With all this at play, there are signs of growing dissatisfaction and distrust in the government’s crisis management. Opposition parties, media, civil society and even government’s own “inner circle” scientists have slammed the pandemic response in recent weeks. Working towards restoring the pre-lockdown cohesion that he painstakingly garnered, on 2 July President Cyril Ramaphosa hosted a first of its kind virtual Q&A engagement session on live television with his constituents.

Fully aware of these shifting dynamics, Botswana indirectly legitimised a known government “adversary” with the potential to further erode the strained ties between the South African state and society. If news of Botswana’s arrangement with AfriForum is a “bump in the road”, the fact that South Africa’s local elections are only a year from now significantly raises political stakes.

By contrast, Botswana’s domestic environment has the government on the front foot. Other than a temporary fuel crisis caused by lockdown-induced border gate bottlenecks, the country is relatively unaffected by the pandemic. Managing some of the lowest Covid-19 numbers in the region, the government has more political room to wrestle with its rivals.

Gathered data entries
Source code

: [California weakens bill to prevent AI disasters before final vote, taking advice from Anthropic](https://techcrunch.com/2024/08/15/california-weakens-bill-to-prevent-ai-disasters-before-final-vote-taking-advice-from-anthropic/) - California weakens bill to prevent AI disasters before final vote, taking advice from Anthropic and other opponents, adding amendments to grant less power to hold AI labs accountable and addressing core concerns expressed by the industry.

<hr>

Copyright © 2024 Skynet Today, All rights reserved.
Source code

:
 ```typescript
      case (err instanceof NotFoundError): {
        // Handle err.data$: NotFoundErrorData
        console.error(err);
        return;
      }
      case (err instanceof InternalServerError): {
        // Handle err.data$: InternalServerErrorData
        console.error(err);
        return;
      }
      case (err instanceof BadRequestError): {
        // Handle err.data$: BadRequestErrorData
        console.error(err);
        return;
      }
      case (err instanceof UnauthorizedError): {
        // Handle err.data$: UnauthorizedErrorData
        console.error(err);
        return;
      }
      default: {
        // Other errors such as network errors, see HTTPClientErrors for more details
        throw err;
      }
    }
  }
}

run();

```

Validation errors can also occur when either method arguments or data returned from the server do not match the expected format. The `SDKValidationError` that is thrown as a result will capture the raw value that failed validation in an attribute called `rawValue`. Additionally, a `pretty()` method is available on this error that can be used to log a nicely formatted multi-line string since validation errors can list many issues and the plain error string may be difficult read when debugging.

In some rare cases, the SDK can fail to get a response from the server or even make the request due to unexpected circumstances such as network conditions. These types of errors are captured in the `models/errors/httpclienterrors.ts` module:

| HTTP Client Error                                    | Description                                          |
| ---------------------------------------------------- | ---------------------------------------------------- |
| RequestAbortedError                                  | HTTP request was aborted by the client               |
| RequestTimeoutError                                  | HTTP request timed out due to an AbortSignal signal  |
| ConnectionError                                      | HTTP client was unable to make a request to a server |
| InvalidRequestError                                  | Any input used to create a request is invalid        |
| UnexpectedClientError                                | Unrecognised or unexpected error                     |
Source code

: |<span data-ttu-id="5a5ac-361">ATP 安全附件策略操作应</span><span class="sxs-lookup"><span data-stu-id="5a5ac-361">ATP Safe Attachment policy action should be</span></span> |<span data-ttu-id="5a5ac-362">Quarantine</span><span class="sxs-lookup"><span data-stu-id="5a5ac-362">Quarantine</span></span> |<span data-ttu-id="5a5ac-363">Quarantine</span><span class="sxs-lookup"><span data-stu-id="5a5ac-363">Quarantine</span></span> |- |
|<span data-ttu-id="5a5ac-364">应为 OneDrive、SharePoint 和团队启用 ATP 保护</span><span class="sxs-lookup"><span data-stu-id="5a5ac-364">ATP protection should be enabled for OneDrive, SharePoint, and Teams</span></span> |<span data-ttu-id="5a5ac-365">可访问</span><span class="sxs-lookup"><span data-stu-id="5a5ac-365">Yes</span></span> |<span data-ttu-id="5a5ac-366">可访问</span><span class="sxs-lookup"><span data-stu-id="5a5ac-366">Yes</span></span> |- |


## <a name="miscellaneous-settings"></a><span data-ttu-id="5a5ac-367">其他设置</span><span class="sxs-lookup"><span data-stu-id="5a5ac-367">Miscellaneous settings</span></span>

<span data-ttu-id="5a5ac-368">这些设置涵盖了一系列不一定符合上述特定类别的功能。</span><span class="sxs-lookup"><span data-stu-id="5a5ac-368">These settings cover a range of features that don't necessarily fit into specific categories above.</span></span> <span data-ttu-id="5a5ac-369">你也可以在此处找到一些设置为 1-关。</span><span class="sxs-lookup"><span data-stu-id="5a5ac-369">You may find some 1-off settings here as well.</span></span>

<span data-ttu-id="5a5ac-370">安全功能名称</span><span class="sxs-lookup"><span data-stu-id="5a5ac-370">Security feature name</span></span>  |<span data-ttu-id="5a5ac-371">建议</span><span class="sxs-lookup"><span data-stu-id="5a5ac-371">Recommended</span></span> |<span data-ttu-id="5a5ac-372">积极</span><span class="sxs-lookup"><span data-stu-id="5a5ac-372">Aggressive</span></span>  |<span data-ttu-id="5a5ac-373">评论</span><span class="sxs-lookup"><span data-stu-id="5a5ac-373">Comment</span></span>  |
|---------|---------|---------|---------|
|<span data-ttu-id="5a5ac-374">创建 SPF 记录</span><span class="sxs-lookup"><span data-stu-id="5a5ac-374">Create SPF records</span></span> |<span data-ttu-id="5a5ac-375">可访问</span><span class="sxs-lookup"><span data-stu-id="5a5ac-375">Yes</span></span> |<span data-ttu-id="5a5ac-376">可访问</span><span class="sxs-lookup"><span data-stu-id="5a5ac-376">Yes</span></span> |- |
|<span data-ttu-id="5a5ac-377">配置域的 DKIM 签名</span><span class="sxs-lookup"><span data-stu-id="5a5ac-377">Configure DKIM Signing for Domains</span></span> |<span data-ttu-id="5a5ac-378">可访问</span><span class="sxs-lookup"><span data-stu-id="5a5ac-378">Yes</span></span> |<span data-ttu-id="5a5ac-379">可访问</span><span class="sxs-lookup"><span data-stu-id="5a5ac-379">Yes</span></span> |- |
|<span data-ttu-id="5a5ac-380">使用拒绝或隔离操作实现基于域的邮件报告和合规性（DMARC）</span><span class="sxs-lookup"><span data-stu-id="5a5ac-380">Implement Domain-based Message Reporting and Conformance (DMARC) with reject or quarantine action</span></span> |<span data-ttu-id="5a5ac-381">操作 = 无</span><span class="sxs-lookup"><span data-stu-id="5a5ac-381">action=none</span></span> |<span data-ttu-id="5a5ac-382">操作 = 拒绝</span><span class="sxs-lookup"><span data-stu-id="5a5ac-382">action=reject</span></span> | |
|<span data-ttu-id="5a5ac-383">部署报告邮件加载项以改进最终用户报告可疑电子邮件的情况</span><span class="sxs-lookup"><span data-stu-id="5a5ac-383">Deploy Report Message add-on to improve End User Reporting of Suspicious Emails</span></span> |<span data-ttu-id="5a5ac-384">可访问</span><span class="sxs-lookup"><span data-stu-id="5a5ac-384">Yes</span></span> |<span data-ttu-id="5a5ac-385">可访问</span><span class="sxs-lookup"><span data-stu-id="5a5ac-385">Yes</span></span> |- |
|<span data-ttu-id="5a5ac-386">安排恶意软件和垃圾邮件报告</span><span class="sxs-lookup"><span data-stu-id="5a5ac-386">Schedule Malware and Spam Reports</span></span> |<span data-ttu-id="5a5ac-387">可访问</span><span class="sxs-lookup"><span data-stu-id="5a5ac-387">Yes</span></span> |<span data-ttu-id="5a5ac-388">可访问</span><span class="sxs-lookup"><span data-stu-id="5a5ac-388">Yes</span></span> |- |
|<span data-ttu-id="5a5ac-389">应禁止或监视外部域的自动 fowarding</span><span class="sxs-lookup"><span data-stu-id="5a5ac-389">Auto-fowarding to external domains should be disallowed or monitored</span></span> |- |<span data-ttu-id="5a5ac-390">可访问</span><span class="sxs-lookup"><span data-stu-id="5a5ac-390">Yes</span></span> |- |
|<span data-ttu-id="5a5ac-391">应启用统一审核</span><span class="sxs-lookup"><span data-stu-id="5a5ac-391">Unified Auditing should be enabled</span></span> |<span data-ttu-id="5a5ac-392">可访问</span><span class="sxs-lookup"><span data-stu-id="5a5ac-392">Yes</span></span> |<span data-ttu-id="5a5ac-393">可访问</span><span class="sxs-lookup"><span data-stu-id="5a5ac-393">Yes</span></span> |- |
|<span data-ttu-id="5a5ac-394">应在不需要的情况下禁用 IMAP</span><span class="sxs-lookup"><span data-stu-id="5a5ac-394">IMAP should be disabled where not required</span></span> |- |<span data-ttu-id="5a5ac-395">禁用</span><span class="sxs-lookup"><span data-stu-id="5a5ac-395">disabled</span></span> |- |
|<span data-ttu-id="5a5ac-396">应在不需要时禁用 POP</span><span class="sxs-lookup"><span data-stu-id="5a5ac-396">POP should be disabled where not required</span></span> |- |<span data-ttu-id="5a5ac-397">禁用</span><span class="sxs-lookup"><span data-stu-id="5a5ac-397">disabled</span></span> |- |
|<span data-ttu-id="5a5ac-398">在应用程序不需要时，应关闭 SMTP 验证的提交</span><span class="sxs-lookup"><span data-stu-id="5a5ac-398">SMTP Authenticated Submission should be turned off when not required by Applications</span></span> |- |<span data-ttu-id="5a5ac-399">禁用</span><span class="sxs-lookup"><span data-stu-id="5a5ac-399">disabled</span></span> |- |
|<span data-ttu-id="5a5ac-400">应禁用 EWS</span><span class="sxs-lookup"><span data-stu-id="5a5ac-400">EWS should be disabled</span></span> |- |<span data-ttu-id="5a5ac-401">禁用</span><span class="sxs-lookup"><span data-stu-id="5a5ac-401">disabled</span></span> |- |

Problem requirements => Write out the full passage on South Africa's pandemic politics and Botswana word for word.

Answer space =>
With all this at play, there are signs of growing dissatisfaction and distrust in the government’s crisis management. Opposition parties, media, civil society and even government’s own “inner circle” scientists have slammed the pandemic response in recent weeks. Working towards restoring the pre-lockdown cohesion that he painstakingly garnered, on 2 July President Cyril Ramaphosa hosted a first of its kind virtual Q&A engagement session on live television with his constituents.

Fully aware of these shifting dynamics, Botswana indirectly legitimised a known government “adversary” with the potential to further erode the strained ties between the South African state and society. If news of Botswana’s arrangement with AfriForum is a “bump in the road”, the fact that South Africa’s local elections are only a year from now significantly raises political stakes.

By contrast, Botswana’s domestic environment has the government on the front foot. Other than a temporary fuel crisis caused by lockdown-induced border gate bottlenecks, the country is relatively unaffected by the pandemic. Managing some of the lowest Covid-19 numbers in the region, the government has more political room to wrestle with its rivals.